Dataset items
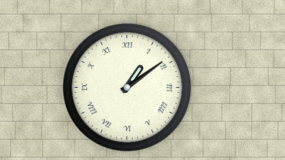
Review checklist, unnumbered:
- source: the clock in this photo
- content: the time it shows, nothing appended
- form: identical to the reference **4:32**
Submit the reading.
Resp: **1:09**
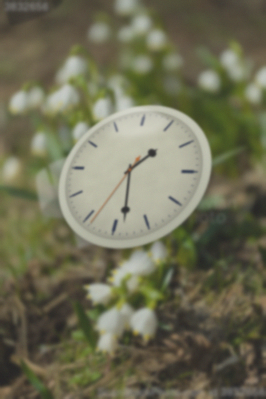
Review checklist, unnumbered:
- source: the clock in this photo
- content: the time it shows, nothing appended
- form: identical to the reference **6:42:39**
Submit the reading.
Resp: **1:28:34**
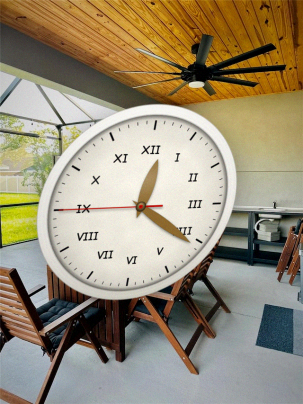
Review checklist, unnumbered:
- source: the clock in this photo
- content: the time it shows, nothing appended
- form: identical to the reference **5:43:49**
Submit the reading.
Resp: **12:20:45**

WHAT YOU ARE ASKED TO DO - Could you quote the data word for word, from its start through the line containing "Resp: **1:28:34**", leaving the pictures out?

TASK RESULT -
Review checklist, unnumbered:
- source: the clock in this photo
- content: the time it shows, nothing appended
- form: identical to the reference **4:32**
Submit the reading.
Resp: **1:09**
Review checklist, unnumbered:
- source: the clock in this photo
- content: the time it shows, nothing appended
- form: identical to the reference **6:42:39**
Submit the reading.
Resp: **1:28:34**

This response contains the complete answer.